SINGAPORE - Inflationary pressures are in check, although higher costs are expected for essential services in such areas as education, healthcare and domestic services, the Monetary Authority of Singapore (MAS) said on Friday (April 26).
It noted that cheaper oil and reduced prices stemming from the open retail electricity market here will help keep a lid on overall costs.
The MAS forecast that core inflation, which strips out private transport and accommodation costs, is likely to come in near the mid-point of its revised forecast range of 1 per cent to 2 per cent this year.
This is down from an earlier forecast of 1.5 per cent to 2.5 per cent but its tip for headline inflation remains at 0.5 per cent to 1.5 per cent, it noted in its biannual macroeconomic review.
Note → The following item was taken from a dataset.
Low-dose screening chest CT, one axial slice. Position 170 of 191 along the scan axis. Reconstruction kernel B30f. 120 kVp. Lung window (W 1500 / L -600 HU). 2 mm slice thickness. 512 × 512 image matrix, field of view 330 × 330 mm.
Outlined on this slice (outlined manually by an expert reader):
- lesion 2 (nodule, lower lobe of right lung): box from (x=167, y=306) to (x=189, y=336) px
UOB economist Barnabas Gan said the move to tighten monetary policy here twice last year will also help keep inflation in check as a stronger domestic currency makes imports cheaper.
“If that continues to play out for the rest of the year, coupled with the lower oil prices and the open electricity market, the overall climate for inflation will likely stay in check for 2019,” he added.
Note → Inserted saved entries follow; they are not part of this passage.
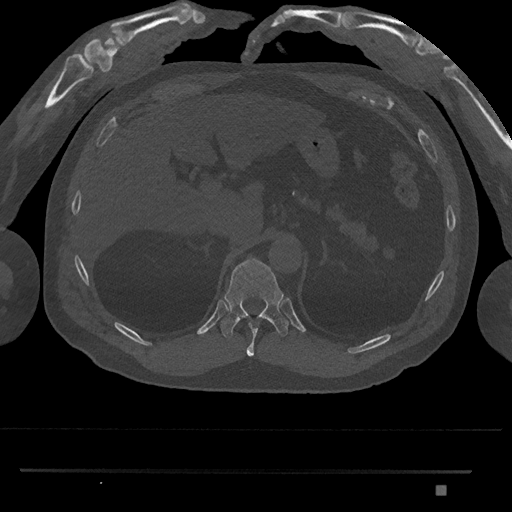
CT including the spine, one axial slice. Bone window (W 1800 / L 400 HU). 512 × 512 image matrix, field of view 429 × 429 mm. Male patient, age 65 years. Case-level facts recorded for this patient, not image findings: primary cancer: prostate.
Structures marked on this image (semi-automatic segmentation, software-assisted and operator-edited):
- T10 vertebra: box from (x=246, y=323) to (x=258, y=357) px
- T11 vertebra: (x=220, y=258)–(x=289, y=339)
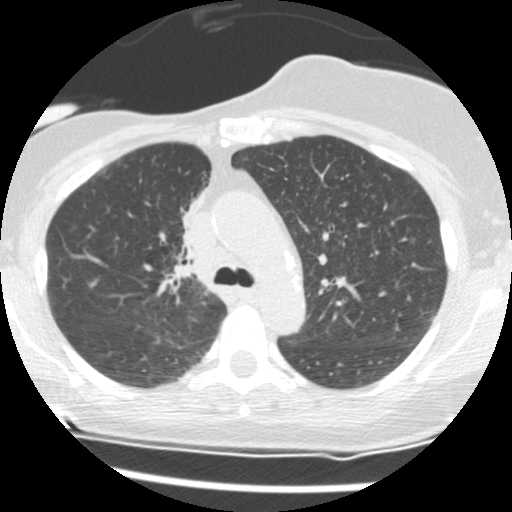
Chest CT (low-dose screening protocol), one axial image. Second annual screen. Lung window (W 1500 / L -600 HU). 2.5 mm slice thickness. Standard (soft-tissue) reconstruction kernel (STANDARD). 120 kVp. Slice 43 of 165 in the series. Female, age 56 years at enrolment. Current smoker at enrolment.
• Lesion marked by an expert reader, bounding box (x1, y1, x2, y2) in pixels: (154, 188, 212, 271).
• The screening reader recorded 2 non-calcified nodules or masses ≥4 mm on this exam (right middle lobe, right lower lobe); which of them this box marks is not recorded.
• Official screen result: positive, change unspecified: nodule(s) >= 4 mm or enlarging nodule(s), mass(es), or other non-specific abnormalities suspicious for lung cancer.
While core inflation for the first quarter edged down to 1.6 per cent compared with last year, services inflation rose on the back of a hike in bus and train fares last December.
The MAS said: “Essential services inflation should pick up further when the increase in the non-concessionary foreign domestic worker levy takes effect from April 2019.
“In comparison, healthcare subsidies under the Merdeka Generation Package will come into effect only in the latter half of 2019, with a limited disinflationary impact on services inflation this year.”
Essential services inflation is estimated to be around 3 per cent this year, up from 2 per cent last year. Firmer growth in labour costs in this sector over recent quarters will likely filter through to the overall price of services as well.
Meanwhile, inflation for the whole services sector is expected to come in above the 1.5 per cent recorded in 2018. Prices in segments like retail are likely to stay relatively flat this year as are private road transport costs. The pace of decline in accommodation prices should ease more as well.
Although global food prices are falling at a slower pace, import prices are unlikely to accelerate, said the MAS.
But it warned that pressures may emerge for categories affected by “transitory shocks”, citing a pick-up in prices of imported eggs, which rose almost 30 per cent year on year in January and February due to supply constraints in Malaysia.
Food inflation on the whole is expected to come in above the 1.4 per cent recorded in 2018.
Separately, the labour market is tipped to remain firm this year despite slowing growth, with wages projected to ease only slightly.
Job growth broadened in the second half of last year, with gains spread across the trade-related, domestic-oriented and modern services clusters, said the MAS.
It added that both resident and overall unemployment rates edged up 0.1 percentage point in the fourth quarter of last year while retrenchments remained “broadly stable at a low level” in the second half of 2018.